In his preface to this lecture cycle, Steiner argues that a true basis for a “psychology of peoples” cannot be given by the “anthropological, ethnographical, or even historical studies” of conventional science, but requires “a basis . . . in spiritual reality.” It is precisely this spiritual reality—the creative activity of the beings of the hierarchies in connection with the destiny of humanity—that forms the heart of these lectures and of Steiner’s view of folk psychology more broadly.
In another context, Steiner described what he considered the ideal prerequisites for studying a people: a broad-ranging view of the field, extended over all areas of the life of a people (as had been practiced, for example, by Jacob Grimm in his research into language, folklore, and the laws governing the evolution of sounds in language); a trained natural-scientific thinking; and a “modern spiritual research” of the kind Steiner himself tried to develop.

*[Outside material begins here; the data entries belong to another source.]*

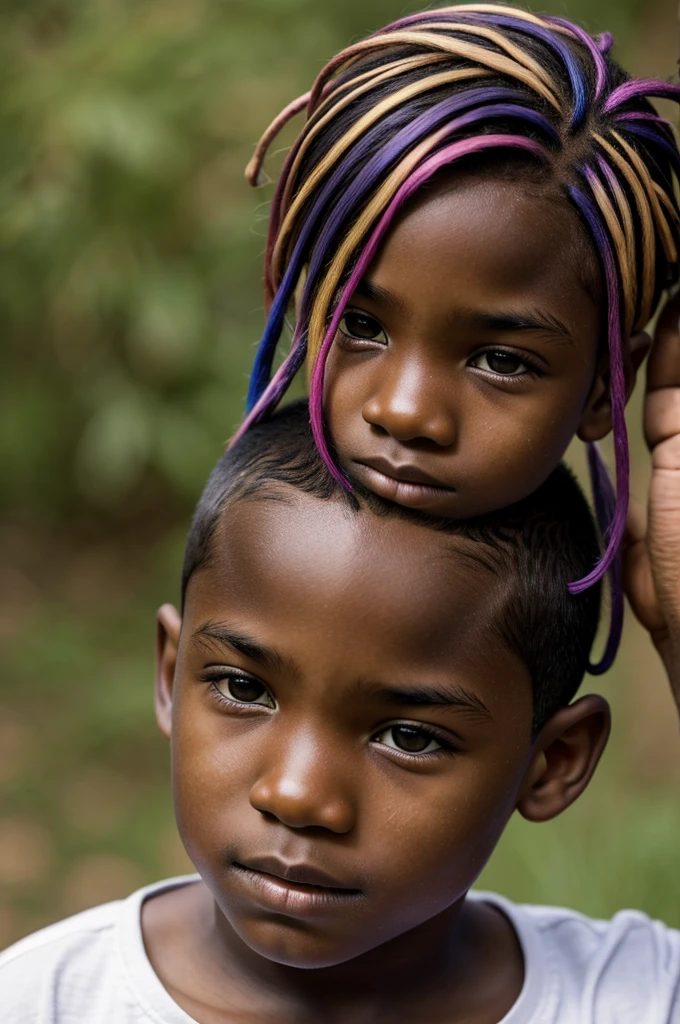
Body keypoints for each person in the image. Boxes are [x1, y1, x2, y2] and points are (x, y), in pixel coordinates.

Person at [1, 296, 679, 1023]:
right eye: (242, 688)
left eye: (409, 737)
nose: (297, 796)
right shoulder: (42, 1001)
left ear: (553, 762)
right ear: (171, 675)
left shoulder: (632, 997)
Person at [233, 3, 680, 670]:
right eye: (361, 325)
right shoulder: (238, 547)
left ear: (601, 389)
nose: (406, 411)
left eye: (500, 360)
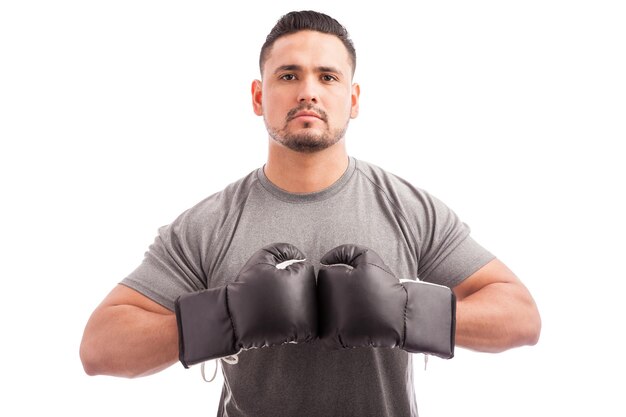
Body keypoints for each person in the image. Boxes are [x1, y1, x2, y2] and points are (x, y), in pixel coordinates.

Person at [80, 10, 541, 417]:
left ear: (353, 99)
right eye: (288, 76)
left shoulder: (408, 209)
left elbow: (520, 317)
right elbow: (100, 348)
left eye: (327, 76)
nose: (308, 92)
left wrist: (407, 313)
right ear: (259, 97)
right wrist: (227, 316)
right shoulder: (209, 223)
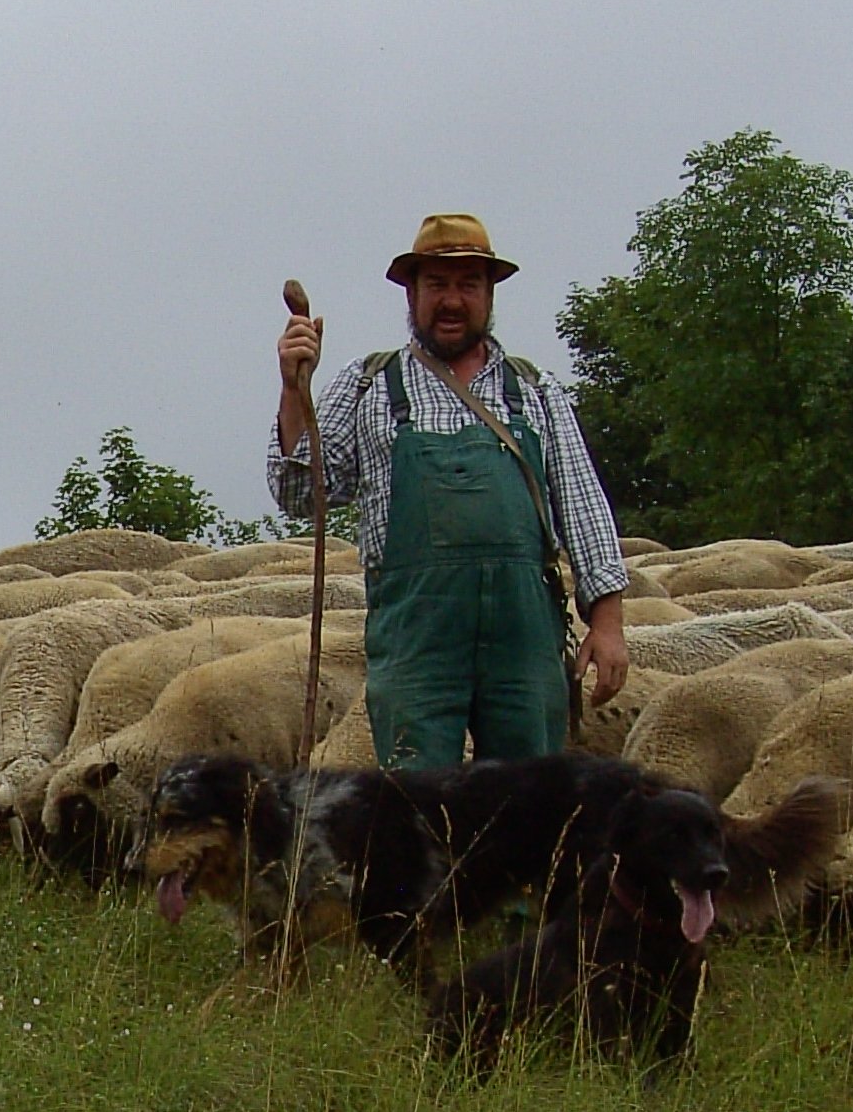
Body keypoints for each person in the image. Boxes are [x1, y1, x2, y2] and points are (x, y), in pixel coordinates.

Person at [270, 214, 630, 769]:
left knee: (526, 798)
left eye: (468, 284)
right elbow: (300, 494)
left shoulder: (534, 390)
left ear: (489, 294)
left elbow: (583, 506)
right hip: (417, 640)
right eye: (437, 284)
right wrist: (295, 388)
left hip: (524, 639)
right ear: (412, 293)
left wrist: (606, 625)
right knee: (415, 803)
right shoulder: (368, 383)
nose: (452, 300)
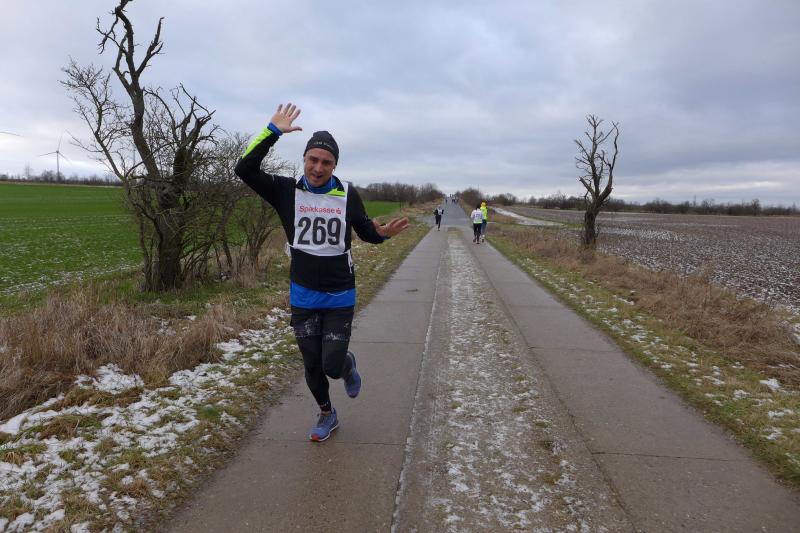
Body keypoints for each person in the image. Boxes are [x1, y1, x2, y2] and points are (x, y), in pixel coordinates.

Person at [235, 103, 409, 442]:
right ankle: (327, 414)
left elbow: (366, 232)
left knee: (331, 365)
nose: (318, 167)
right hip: (303, 293)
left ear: (335, 166)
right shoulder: (286, 191)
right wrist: (272, 132)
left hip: (340, 294)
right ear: (304, 159)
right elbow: (244, 168)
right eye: (313, 159)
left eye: (326, 162)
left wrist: (383, 234)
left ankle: (347, 365)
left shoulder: (347, 195)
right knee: (312, 364)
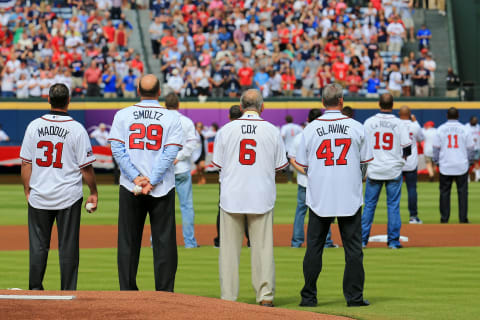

Rudolf Steiner’s familiarity with the field of folk studies included the work of Karl Julius Schröer, Ludwig Laistner, Moritz Lazarus, and Heymann Steinthal, all of whom belonged to the waning phase of philosophical idealism, which was displaced in the second half of the nineteenth century by the emergence of materialistic positivism and the worship of science. Their folk psychology, still based on Wilhelm von Humboldt’s ideas, had an influence on Franz Boas, the later founder of the American school of cultural anthropology. It was probably the last current in the nineteenth century that saw in an ideal “folk spirit” the real object of folk knowledge.
Steiner’s intentions for this lecture cycle are clear from the beginning. He emphasizes in the first lecture, and in his preface, that the essential thing is to develop an understanding of peoples in the name of freedom and in the service of “a mission common to the whole of humanity.” On this foundation, Steiner builds his most comprehensive and profound account of the mission of folk souls.